▶ TASK ITEM
Where a line in the material below has the string "Birleşik", please report it.

▶ AVAILABLE RECORDS

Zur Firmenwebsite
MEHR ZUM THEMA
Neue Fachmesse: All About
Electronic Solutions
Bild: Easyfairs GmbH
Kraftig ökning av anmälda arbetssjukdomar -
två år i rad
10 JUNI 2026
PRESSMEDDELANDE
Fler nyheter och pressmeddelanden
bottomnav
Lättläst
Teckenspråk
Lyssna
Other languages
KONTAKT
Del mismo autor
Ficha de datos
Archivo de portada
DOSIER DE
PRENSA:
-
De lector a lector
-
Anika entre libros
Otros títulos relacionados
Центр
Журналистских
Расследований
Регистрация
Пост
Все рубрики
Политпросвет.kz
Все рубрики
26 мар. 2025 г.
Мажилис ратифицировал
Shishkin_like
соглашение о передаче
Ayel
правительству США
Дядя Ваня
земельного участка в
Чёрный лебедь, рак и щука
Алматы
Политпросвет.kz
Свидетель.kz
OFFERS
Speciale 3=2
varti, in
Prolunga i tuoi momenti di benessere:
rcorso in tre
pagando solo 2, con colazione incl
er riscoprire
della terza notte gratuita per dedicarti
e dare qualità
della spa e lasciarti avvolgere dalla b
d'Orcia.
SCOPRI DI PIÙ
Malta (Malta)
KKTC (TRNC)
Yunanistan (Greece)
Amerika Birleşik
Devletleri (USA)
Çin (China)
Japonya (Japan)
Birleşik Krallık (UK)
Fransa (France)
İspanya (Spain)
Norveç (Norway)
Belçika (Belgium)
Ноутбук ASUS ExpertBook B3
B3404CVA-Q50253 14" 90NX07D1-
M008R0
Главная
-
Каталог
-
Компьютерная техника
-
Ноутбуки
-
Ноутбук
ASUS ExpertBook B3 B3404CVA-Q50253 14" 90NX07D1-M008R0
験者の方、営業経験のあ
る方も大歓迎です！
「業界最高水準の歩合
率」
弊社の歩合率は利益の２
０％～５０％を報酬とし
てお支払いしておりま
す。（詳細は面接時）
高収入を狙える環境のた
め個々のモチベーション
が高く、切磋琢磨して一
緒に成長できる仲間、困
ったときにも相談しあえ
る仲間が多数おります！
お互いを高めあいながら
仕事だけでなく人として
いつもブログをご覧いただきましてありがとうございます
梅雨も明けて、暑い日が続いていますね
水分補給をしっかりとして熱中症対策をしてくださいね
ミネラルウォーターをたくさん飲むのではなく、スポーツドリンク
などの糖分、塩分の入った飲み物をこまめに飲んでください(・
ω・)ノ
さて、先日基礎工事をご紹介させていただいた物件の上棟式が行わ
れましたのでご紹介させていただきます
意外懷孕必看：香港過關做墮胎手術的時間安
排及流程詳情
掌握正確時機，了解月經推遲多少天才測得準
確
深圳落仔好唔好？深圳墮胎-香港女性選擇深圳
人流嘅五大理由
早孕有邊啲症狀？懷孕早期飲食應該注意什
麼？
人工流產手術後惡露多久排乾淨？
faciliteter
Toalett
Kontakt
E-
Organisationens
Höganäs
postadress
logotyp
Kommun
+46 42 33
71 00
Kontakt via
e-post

▶ EXERCISE OUTPUT
Amerika Birleşik
Birleşik Krallık (UK)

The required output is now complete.